Exercise in water was lovely to do and extremely helpful for my legs but I had to abandon it because the pool chemicals were making me sick – perhaps you can enjoy the benefits without this problem.
Doing some exercise every day seems to be the key. It seems to be about warming, stretching and using your muscles – and the mind likes it too. It’s a great feeling to be actively engaged in improving and helping your own well-being, and exercise itself makes you feel happy.
Have a look into Feldenkrais. There are practitioners listed in phone and web directories. This can be expensive but many of the community exercise groups include Feldenkrais at a low cost. For more information try www.feldenkrais.org.au and www.feldenkrais.com.au
…And if you feel like a day off from all this, to do something else, or to have a complete rest, then do it. Sometimes the body just wants to rest. Get up the next day though and start again, as long as you are otherwise well it is always worth starting again.
My exercise plan:
· Home exercises as prescribed by physios. I do these everyday and they include exercises to strengthen abductor and gluteous muscles (outside of hip and bottom) and knee, with stretches for a variety of muscle groups. It takes up to an hour to do them all.
· Gym – three times a week. Cross-trainer to warm up followed by fixed weight, dumb-bell, body-weight, balance exercises, upper body strengthening exercises, with cool down on the rowing machine. The physio exercises are included in the work-out and I finish off with stretches. Go home have something to eat and rest, even a snooze.

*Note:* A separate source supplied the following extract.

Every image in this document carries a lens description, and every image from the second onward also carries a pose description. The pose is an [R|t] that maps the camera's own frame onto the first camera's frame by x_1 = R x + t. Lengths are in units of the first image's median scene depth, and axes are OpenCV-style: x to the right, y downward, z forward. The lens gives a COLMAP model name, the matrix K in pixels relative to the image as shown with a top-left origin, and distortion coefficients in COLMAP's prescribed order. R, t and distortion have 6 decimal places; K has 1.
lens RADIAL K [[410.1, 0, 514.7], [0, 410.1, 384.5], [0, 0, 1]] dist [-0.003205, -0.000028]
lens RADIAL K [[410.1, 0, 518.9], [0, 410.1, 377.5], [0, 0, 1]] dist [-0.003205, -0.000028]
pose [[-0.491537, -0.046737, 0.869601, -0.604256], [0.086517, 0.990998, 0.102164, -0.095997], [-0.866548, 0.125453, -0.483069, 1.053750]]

· Horse riding once a week. This is not for everyone but if you like horses then give Riding for the Disabled a call – they have branches everywhere. The benefits of sitting astride a horse for strength, stretch, balance, even spasticity, and fun, have proved to be immeasurable. Grooming, being with the horses and other riders, and volunteering to help in other ways makes for a great day of exercise and enjoyment.
· Feldenkrais. One and often two classes each week. This is not exercise as such but a learning experience for you and your body. What I learn from these classes is helping me to improve the way I move. The benefits so far have been profound with more to come …
· Pilates for core strength occasionally.